[[ Text section, beginning ]]

A new study says that smokers who light up immediately after waking up may be at higher risk of lung cancer than those who wait, regardless of the number of cigarettes smoked.
To reach the conclusion, scientists measured smokers' levels of cotinine, a by-product of nicotine, which has been shown to reflect the risk of developing lung cancer.
"Since cotinine levels appear to reflect the risk of lung cancer, our results suggest that smokers who smoke immediately after waking may be especially at risk for lung cancer," said researcher Joshua E. Muscat, Ph.D., M.P.H., professor of public health sciences at Penn State College of Medicine.
Nicotine levels in the blood can be measured biochemically by the concentration of the metabolite cotinine.
Muscat and colleagues conducted a community-based study in Westchester County, N.Y., to examine whether a behavioural aspect of nicotine dependence (the amount of time to the first cigarette after waking up) affects the physiological uptake of nicotine.
This in turn may affect one's success in quitting smoking and have multiple health effects, such as lung cancer.
The study included 252 healthy black and white people who were daily cigarette smokers. Researchers examined a number of behavioural factors that are thought to measure the urge to smoke, and results showed a clear trend between lighting-up earlier and higher cotinine levels.
Cotinine levels varied from 16 ng/mL to 1180 ng/mL - a 74-fold difference, according to the study. Participants who waited 30 minutes or more were categorized into the "low" dependant phenotype; those who smoked within the first 30 minutes of waking were considered "high." Number of cigarettes smoked per day and its association with cotinine levels varied as well.
"Not all smokers are the same and approaches to smoking reduction may need to account for individual smoking behaviours such as the intensity and frequency of puffing, cravings and physiological symptoms," said Muscat.
"It is unclear why smokers who take their first puff immediately after waking have higher cotinine levels, but this may reflect a more intense pattern of smoking. We need to find out why this is," Muscat added.
The study has been published in Cancer Epidemiology, Biomarkers and Prevention, a journal of the American Association for Cancer Research, as part of a special tobacco focus in the December issue.

[[ Text section, end ]]

- **Task description**
Please answer these questions about the smoking study article:
(a) How many people took part in the study?
(b) In which county was the study conducted?
(c) In which journal was the study published?
The items are not needed.

[[ Supplied data, beginning ]]

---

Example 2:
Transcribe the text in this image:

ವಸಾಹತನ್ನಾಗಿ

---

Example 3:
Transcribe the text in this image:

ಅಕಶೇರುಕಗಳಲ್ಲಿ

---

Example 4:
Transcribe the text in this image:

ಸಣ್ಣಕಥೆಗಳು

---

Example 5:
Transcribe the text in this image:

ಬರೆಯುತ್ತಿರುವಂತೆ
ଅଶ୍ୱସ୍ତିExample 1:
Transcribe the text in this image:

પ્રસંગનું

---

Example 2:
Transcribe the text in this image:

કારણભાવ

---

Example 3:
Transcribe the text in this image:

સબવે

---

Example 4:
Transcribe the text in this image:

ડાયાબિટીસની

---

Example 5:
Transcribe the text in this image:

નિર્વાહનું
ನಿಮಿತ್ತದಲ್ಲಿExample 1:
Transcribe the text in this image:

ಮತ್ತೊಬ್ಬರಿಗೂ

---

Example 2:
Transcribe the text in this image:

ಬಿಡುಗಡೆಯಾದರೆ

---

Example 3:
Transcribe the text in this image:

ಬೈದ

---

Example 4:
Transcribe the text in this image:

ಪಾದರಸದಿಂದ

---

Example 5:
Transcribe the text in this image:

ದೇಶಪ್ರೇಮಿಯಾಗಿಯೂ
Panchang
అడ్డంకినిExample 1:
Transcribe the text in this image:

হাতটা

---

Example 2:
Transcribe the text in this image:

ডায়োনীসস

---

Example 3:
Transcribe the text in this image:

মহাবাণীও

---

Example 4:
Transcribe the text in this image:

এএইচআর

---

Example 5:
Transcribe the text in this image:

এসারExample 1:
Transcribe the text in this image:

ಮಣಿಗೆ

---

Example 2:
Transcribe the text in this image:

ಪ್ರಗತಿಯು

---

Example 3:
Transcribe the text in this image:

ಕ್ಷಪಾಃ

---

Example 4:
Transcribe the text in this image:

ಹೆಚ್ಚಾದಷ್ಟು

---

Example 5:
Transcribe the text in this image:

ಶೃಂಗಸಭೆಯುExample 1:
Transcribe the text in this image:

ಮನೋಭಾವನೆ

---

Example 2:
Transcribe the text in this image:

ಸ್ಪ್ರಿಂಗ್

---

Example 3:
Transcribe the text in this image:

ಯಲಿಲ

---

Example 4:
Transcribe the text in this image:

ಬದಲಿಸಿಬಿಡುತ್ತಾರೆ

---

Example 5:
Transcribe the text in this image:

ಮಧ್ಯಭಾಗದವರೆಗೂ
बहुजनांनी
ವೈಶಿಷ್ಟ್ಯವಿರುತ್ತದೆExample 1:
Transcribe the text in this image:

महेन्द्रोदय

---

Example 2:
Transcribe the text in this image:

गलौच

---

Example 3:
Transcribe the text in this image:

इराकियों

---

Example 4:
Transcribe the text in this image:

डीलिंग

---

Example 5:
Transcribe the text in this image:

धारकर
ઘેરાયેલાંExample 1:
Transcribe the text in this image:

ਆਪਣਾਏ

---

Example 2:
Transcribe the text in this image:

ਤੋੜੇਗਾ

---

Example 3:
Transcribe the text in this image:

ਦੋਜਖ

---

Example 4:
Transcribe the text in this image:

[[ Supplied data, end ]]

- **Written answer**
(a) 252 healthy black and white people who were daily cigarette smokers.
(b) Westchester County, N.Y.
(c) Cancer Epidemiology, Biomarkers and Prevention.